Directions for this task —
Copy out all of the material below, substituting "vernacular name" for every "common name" and leaving everything else as it is.

— Start of Record excerpts —

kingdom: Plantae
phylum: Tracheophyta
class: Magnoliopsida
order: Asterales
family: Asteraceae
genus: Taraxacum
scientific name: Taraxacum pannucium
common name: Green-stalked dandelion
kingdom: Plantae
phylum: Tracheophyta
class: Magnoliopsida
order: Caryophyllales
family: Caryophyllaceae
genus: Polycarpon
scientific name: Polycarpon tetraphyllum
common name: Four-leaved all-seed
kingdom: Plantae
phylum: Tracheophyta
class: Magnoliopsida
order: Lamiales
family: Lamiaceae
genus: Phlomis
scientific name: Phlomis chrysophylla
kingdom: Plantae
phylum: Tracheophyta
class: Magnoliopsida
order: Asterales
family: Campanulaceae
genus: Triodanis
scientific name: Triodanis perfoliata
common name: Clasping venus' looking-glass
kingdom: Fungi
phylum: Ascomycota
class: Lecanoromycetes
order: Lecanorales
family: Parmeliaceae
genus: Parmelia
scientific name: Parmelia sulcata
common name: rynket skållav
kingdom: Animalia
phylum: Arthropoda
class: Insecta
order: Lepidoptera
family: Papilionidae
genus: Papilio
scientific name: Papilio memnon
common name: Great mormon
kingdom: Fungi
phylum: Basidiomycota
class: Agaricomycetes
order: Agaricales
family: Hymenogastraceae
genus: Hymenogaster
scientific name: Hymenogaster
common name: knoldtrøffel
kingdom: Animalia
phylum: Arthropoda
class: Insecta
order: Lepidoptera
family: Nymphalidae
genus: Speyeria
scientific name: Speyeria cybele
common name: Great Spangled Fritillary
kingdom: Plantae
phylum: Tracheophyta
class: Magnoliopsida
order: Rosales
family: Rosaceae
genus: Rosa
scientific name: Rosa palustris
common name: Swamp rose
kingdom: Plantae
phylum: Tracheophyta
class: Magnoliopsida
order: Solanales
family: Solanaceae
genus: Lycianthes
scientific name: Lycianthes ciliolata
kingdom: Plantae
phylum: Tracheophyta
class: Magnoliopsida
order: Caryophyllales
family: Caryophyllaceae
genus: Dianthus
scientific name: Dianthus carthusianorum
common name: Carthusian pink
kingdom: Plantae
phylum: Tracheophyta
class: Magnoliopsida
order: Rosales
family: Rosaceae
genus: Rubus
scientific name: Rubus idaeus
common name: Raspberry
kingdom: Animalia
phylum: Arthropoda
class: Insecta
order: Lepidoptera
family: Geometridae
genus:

— End of Record excerpts —

Problem solution —
kingdom: Plantae
phylum: Tracheophyta
class: Magnoliopsida
order: Asterales
family: Asteraceae
genus: Taraxacum
scientific name: Taraxacum pannucium
vernacular name: Green-stalked dandelion
kingdom: Plantae
phylum: Tracheophyta
class: Magnoliopsida
order: Caryophyllales
family: Caryophyllaceae
genus: Polycarpon
scientific name: Polycarpon tetraphyllum
vernacular name: Four-leaved all-seed
kingdom: Plantae
phylum: Tracheophyta
class: Magnoliopsida
order: Lamiales
family: Lamiaceae
genus: Phlomis
scientific name: Phlomis chrysophylla
kingdom: Plantae
phylum: Tracheophyta
class: Magnoliopsida
order: Asterales
family: Campanulaceae
genus: Triodanis
scientific name: Triodanis perfoliata
vernacular name: Clasping venus' looking-glass
kingdom: Fungi
phylum: Ascomycota
class: Lecanoromycetes
order: Lecanorales
family: Parmeliaceae
genus: Parmelia
scientific name: Parmelia sulcata
vernacular name: rynket skållav
kingdom: Animalia
phylum: Arthropoda
class: Insecta
order: Lepidoptera
family: Papilionidae
genus: Papilio
scientific name: Papilio memnon
vernacular name: Great mormon
kingdom: Fungi
phylum: Basidiomycota
class: Agaricomycetes
order: Agaricales
family: Hymenogastraceae
genus: Hymenogaster
scientific name: Hymenogaster
vernacular name: knoldtrøffel
kingdom: Animalia
phylum: Arthropoda
class: Insecta
order: Lepidoptera
family: Nymphalidae
genus: Speyeria
scientific name: Speyeria cybele
vernacular name: Great Spangled Fritillary
kingdom: Plantae
phylum: Tracheophyta
class: Magnoliopsida
order: Rosales
family: Rosaceae
genus: Rosa
scientific name: Rosa palustris
vernacular name: Swamp rose
kingdom: Plantae
phylum: Tracheophyta
class: Magnoliopsida
order: Solanales
family: Solanaceae
genus: Lycianthes
scientific name: Lycianthes ciliolata
kingdom: Plantae
phylum: Tracheophyta
class: Magnoliopsida
order: Caryophyllales
family: Caryophyllaceae
genus: Dianthus
scientific name: Dianthus carthusianorum
vernacular name: Carthusian pink
kingdom: Plantae
phylum: Tracheophyta
class: Magnoliopsida
order: Rosales
family: Rosaceae
genus: Rubus
scientific name: Rubus idaeus
vernacular name: Raspberry
kingdom: Animalia
phylum: Arthropoda
class: Insecta
order: Lepidoptera
family: Geometridae
genus:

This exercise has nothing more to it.